Guiado por Sacchi, quien fuera discípulo de Francesco Albani, orientó su estudio hacia la síntesis clásica de la figura, fusionando la influencia de Rafael, Correggio y Annibale Carracci con la mirada de la escuela veneciana.
Tras un breve regreso a su tierra, Maratta volvió a Roma en 1650 y fue presentado por el gobernador de Ancona, el cardenal Albrizio, ante el Papa Alejandro VII, quien le encomendó pinturas para iglesias romanas y para la catedral de Siena. De la Huida a Egipto, se conserva una réplica de formato reducido en el Museo del Prado.
Con el apoyo de Giovanni Bellori, teórico de arte y amigo de Poussin, Maratta obtuvo su primera gran tarea decorativa: los frescos en la iglesia de Sant’Isidoro a Capo le Case en Roma, realizados en 1652.
En 1662 ingresó en la Accademia di San Luca de Roma. Sirvió a los papas Inocencio X y Clemente IX, a quien retrató (1669) copiando el esquema del retrato de Inocencio X pintado por Velázquez. También recibió la encomienda de la restauración de los frescos de las Estancias de Rafael.

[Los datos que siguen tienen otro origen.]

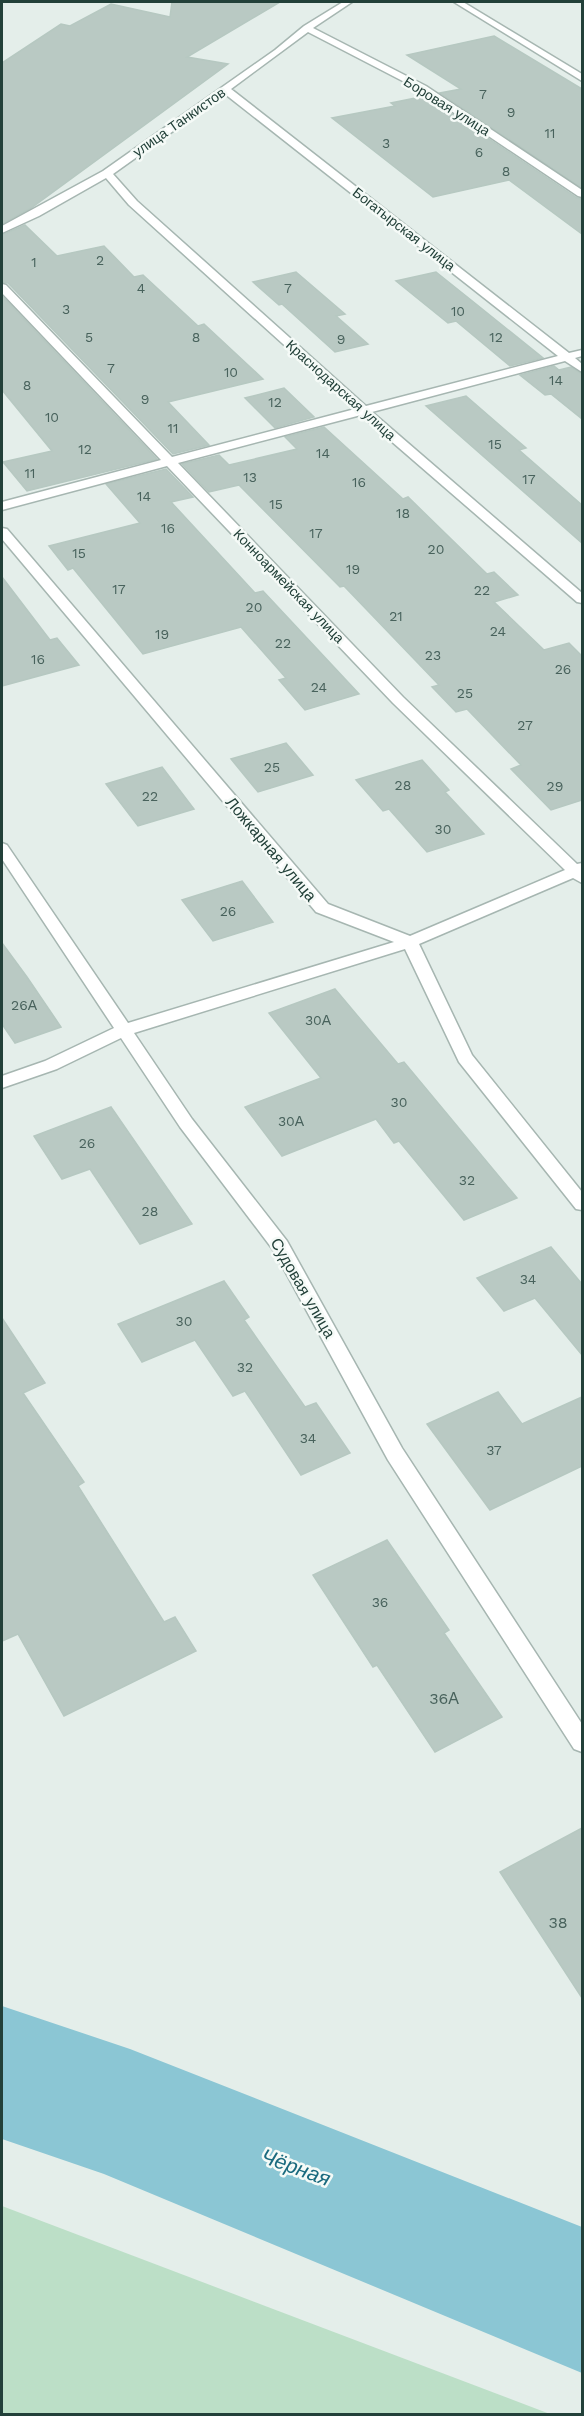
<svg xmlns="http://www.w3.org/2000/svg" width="584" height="2416" font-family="'Work Sans',sans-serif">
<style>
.green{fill:#bcdfc7}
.water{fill:#8bc6d4}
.building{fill:#b9c9c3;stroke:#b6c8c1;stroke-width:1.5}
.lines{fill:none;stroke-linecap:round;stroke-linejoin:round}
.street-casing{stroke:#a6b6b1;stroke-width:3}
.street{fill:#fff;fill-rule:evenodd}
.labels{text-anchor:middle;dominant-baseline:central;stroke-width:5;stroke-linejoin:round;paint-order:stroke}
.number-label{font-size:14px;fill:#48625c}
.far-street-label{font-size:14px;fill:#224039;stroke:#f5faf7}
.street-label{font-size:16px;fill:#224039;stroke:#f5faf7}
.near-number-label{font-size:16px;fill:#48625c}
.near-water-label{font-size:21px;font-style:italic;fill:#1a6a7e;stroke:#f5faf7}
</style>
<rect width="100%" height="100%" fill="#e4eeea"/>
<!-- green -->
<polygon class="green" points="2,2206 550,2414 2,2414"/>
<!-- water -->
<polygon class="water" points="2,2006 130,2049 582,2227 582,2373 104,2174 2,2139"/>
<!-- building -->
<g class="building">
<polygon points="172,2 280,2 187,57 228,64 31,208 2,224 2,63 61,24 70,26 111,4 170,17"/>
<polygon points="494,36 582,89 582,188 440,93 461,89 407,55"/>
<polygon points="425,96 577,198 582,199 582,234 509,180 433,197 332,118 395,106 391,103"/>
<polygon points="25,225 57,256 104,246 134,277 143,275 198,326 204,324 263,379 168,402 209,445 173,454 8,283 2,282 2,235"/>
<polygon points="296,272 345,314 336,316 368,344 335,352 282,304 279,305 253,282"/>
<polygon points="436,272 476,304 543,358 510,366 456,321 448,323 396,281"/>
<polygon points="2,296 157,459 27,491 3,462 52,451 2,390"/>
<polygon points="554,366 559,370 571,367 582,374 582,419 551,394 545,395 520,375"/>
<polygon points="284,388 314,417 275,428 245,398"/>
<polygon points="466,396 526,448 519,450 582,505 582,543 426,406"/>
<polygon points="324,427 403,499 408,497 487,574 494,572 518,595 494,602 544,650 569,643 582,656 582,800 551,810 511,769 521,765 467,709 456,712 432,687 439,685 344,586 340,587 239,485 209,492 182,464 219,455 229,465 297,449 285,437"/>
<polygon points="166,469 193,497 171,502 255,593 263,591 359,694 305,710 279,680 286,678 241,627 143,654 73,568 68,570 49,546 140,523 106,484"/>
<polygon points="2,577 50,640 57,638 79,665 2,686"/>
<polygon points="286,743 313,775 258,792 231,759"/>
<polygon points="422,760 449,790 445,792 484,834 427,852 389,809 383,811 356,780"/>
<polygon points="162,767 194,809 138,826 106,784"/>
<polygon points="242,881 273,922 213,941 182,900"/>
<polygon points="2,943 27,977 61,1027 15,1043 2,1024"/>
<polygon points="335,989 398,1064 404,1062 517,1198 464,1220 399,1141 394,1143 376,1119 282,1156 245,1107 321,1078 269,1013"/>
<polygon points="111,1107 160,1178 192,1224 140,1244 90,1169 62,1179 34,1136"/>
<polygon points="551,1247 582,1284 582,1355 535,1298 504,1311 477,1278"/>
<polygon points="224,1281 249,1317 244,1320 305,1407 316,1403 350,1453 301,1475 245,1391 233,1396 195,1340 142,1362 118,1324"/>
<polygon points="2,1318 45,1383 23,1393 84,1482 78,1486 164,1622 175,1617 196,1651 64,1716 18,1634 2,1641"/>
<polygon points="498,1392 522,1424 582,1397 582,1466 490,1510 427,1424"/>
<polygon points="387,1540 449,1630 444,1633 502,1717 435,1752 377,1665 373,1667 313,1575"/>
<polygon points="582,1828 582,1998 500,1872"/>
</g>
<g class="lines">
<defs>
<g id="street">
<path d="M 343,2 L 352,2 L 313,28 L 426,86 L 582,190 L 582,197 L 578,196 L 420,90 L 308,32 L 231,89 L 569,353 L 582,350 L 582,356 L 575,358 L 582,364 L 582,372 L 565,361 L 372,412 L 582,593 L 582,603 L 577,602 L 361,415 L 178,463 L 403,697 L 577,864 L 582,863 L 582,883 L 573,878 L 419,944 L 472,1055 L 582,1192 L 582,1210 L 576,1209 L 459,1062 L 405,949 L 134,1033 L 192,1119 L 287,1241 L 402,1448 L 582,1724 L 582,1752 L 574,1749 L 388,1460 L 274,1251 L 180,1127 L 121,1038 L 57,1069 L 2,1088 L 2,1076 L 45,1061 L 114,1028 L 2,859 L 2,843 L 7,845 L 128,1023 L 394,942 L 316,912 L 2,539 L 2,528 L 7,529 L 328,904 L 410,936 L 565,870 L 393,703 L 167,466 L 2,510 L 2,502 L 161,460 L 2,293 L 2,284 L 6,285 L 172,457 L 355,409 L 129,205 L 106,178 L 39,216 L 2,233 L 2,226 L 103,171 L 275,50 L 304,26 ZM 225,94 L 558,356 L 366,406 L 137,201 L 113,174 Z"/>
<polygon points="454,2 463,2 582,74 582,81"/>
</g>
</defs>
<!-- street casing -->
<use href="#street" class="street-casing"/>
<!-- street -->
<use href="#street" class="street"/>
</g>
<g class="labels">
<!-- number labels -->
<g class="number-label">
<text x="483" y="94">7</text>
<text x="511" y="112">9</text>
<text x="550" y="133">11</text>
<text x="386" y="143">3</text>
<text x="479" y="152">6</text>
<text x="506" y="171">8</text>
<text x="100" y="260">2</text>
<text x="34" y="262">1</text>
<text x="141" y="288">4</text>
<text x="288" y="288">7</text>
<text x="66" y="309">3</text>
<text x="458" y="311">10</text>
<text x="89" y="337">5</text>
<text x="196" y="337">8</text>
<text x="496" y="337">12</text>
<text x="341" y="339">9</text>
<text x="111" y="368">7</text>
<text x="231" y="372">10</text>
<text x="556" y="380">14</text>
<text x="27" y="385">8</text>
<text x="145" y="399">9</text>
<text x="275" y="402">12</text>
<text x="52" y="417">10</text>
<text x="173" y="428">11</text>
<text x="495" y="444">15</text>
<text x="85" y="449">12</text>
<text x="323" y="453">14</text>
<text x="30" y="473">11</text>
<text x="250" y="477">13</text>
<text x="529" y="479">17</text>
<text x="359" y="482">16</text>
<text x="144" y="496">14</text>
<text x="276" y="504">15</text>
<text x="403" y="513">18</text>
<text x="168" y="528">16</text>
<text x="316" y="533">17</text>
<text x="436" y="549">20</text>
<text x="79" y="553">15</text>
<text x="353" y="569">19</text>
<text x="119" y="589">17</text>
<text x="482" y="590">22</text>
<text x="254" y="607">20</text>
<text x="396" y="616">21</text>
<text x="498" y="631">24</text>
<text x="162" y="634">19</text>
<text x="283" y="643">22</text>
<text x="433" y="655">23</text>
<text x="38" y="659">16</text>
<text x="563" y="669">26</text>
<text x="319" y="687">24</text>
<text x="465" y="693">25</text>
<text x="525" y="725">27</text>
<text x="272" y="767">25</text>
<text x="403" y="785">28</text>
<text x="555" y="786">29</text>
<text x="150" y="796">22</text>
<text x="443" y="829">30</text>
<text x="228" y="911">26</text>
<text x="24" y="1005">26А</text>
<text x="318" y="1020">30А</text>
<text x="399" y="1102">30</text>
<text x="291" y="1121">30А</text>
<text x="87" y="1143">26</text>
<text x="467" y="1180">32</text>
<text x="150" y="1211">28</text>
<text x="528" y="1279">34</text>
<text x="184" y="1321">30</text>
<text x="245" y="1367">32</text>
<text x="308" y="1438">34</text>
<text x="494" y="1450">37</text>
<text x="380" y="1602">36</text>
</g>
<!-- far-street labels -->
<g class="far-street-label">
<text transform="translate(447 106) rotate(32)">Боровая улица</text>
<text transform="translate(179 122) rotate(-35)">улица Танкистов</text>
<text transform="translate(404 229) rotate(38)">Богатырская улица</text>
<text transform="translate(341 390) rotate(42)">Краснодарская улица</text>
<text transform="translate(289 586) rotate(46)">Конноармейская улица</text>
</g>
<!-- street labels -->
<g class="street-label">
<text transform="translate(271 849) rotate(50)">Ложкарная улица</text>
<text transform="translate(303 1288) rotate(60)">Судовая улица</text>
</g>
<!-- near-number labels -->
<g class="near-number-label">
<text x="444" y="1698">36А</text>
<text x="558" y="1922">38</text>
</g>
<!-- near-water labels -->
<g class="near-water-label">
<text transform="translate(296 2167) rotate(20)">Чёрная</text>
</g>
</g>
<!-- border -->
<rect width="584" height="2416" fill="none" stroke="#224039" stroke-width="6"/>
</svg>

En 1686 pintó la célebre Asunción de la Virgen para la Santa Maria del Popolo en Roma. Su labor de fresquista abarcó ciclos decorativos en la Villa Falconieri de Frascati y en el Palacio Altieri de la capital. Entre sus retratos destaca el de André Le Nôtre, diseñador de los jardines de Versalles. Aun así, la mayor parte de su producción fue de temática religiosa.
Con la desaparición de Bernini y de Pietro da Cortona, Maratta se convirtió en la figura dominante de la pintura romana. Entre sus obras figura la escena de Constantino destruyendo los ídolos para el Baptisterio de Letrán, una pieza que catapultó su prestigio ante la Santa Sede. En 1704 recibió el título de Caballero de la Orden de Cristo por Clemente XI y, ese mismo año, fue nombrado primer pintor del rey Luis XIV de Francia.
En su faceta de grabador, su actividad parece concentrarse en las décadas previas a 1660. Realizó ejemplares grabados de obras que admiraba, como la Expulsión de Heliodoro del templo de Rafael y la Flagelación de San Andrés de Domenichino, además de una serie de imágenes sobre La vida de la Virgen. También tuvo intereses en la arquitectura, proyectando diversas construcciones y incluso delineando su propia tumba dentro de un marco barroco exuberante.
Su temple pictórico se caracteriza por una calidad sólida, sobria y de nobleza, que contrasta con el barroco decorativo más efusivo. A veces se le critica por un gusto excesivo por lo accesorio y por cierta dificultad en el tratamiento de los paños.
Falleció en Roma el 15 de diciembre de 1713. Su acervo artístico fue heredado por su hija Faustina Maratta, quien en 1722 dispuso su venta. Una gran parte, alrededor de 124 pinturas de un inventario que superaba las 270 piezas, terminó en manos de Felipe V de España e Isabel de Farnesio. Entre las obras conservadas por estos coleccionistas se cuentan piezas de Giovanni Bellini, de los Carracci, de Guido Reni y de su maestro Sacchi.
Obras destacadas
- El Papa Clemente IX, 1669, Ermitage de San Petersburgo.
- Retrato de André Le Nôtre, ca. 1679, Palacio de Versalles.
- El pintor Andrea Sacchi, ca. 1661, Museo del Prado.
- La Asunción de la Virgen, 1686, Santa Maria del Popolo.
- La Visita al sepulcro con la Virgen y las tres Marías, colección privada.
- Rebeca y Eliezer junto al pozo, Indianapolis Museum of Art.